Marcus Urban: "Das verkrustete Denken ist nach wie vor verbreitet."

(Foto: imago sportfotodienst)

Marcus Urban beendete einst seine Karriere, weil er sich als Homosexueller im Profifußball ausgegrenzt gefühlt hatte. Im Interview lobt er das Coming-out des ehemaligen Nationalspielers Thomas Hitzlsperger - und erwartet, dass ihm weitere Profis folgen werden.

Von Benedikt Warmbrunn

Marcus Urban, 42, war Junioren-Nationalspieler in der DDR, er spielte in der Jugend für Rot-Weiß Erfurt. Kurz vor dem Wechsel zu den Profis beendete er seine Karriere. In seiner 2008 veröffentlichten Biografie "Versteckspieler" beschrieb Urban seine Erfahrungen als homosexueller Fußballer und berichtete von dem Druck, unter dem er stand.

SZ: Herr Urban, als Ihre Biografie erschienen ist, haben Sie gesagt, dass es nicht mehr lange dauert, bis der erste Profifußballer Ihrem Beispiel folgen wird. Nun hat sich Thomas Hitzlsperger geoutet. Wie sehr hat Sie der Zeitpunkt überrascht?

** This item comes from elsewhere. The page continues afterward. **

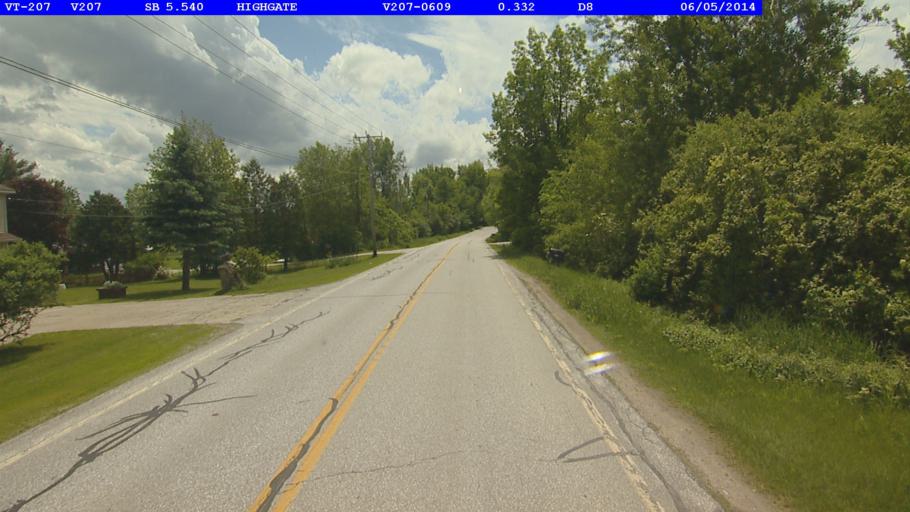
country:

Marcus Urban: Ich weiß noch, dass ich 2007 in einer Fernsehsendung saß, mit Mario Basler und Conny Littmann, dem damaligen Präsidenten von St. Pauli, der ja auch zu seiner Homosexualität steht. Basler sagte, dass er keinen schwulen Fußballer kenne und dass es das auch nicht gebe. Littmann sagte, es werde noch mindestens 20 Jahre dauern. Ich habe gesagt: Das kann auch in fünf Jahren passieren. Für mich war die Frage immer nur: Wer ist der Erste?

Wie haben Sie auf das Coming-out von Hitzlsperger reagiert?

Homosexueller Ex-Fußballer Urban: Thomas Hitzlsperger auf einem Archivbild während seiner aktiven Zeit im Jahr 2011 beim VfL Wolfsburg

Thomas Hitzlsperger auf einem Archivbild während seiner aktiven Zeit im Jahr 2011 beim VfL Wolfsburg

(Foto: imago sportfotodienst)

Ich war total gerührt. Thomas ist ein toller Mensch, ein super Typ. Für mich ist er ein echtes Vorbild. Er hat das gut organisiert, hat sich erst mit sich selbst auseinander gesetzt. Dann hat er abgewogen, wann er sich öffentlich äußern möchte.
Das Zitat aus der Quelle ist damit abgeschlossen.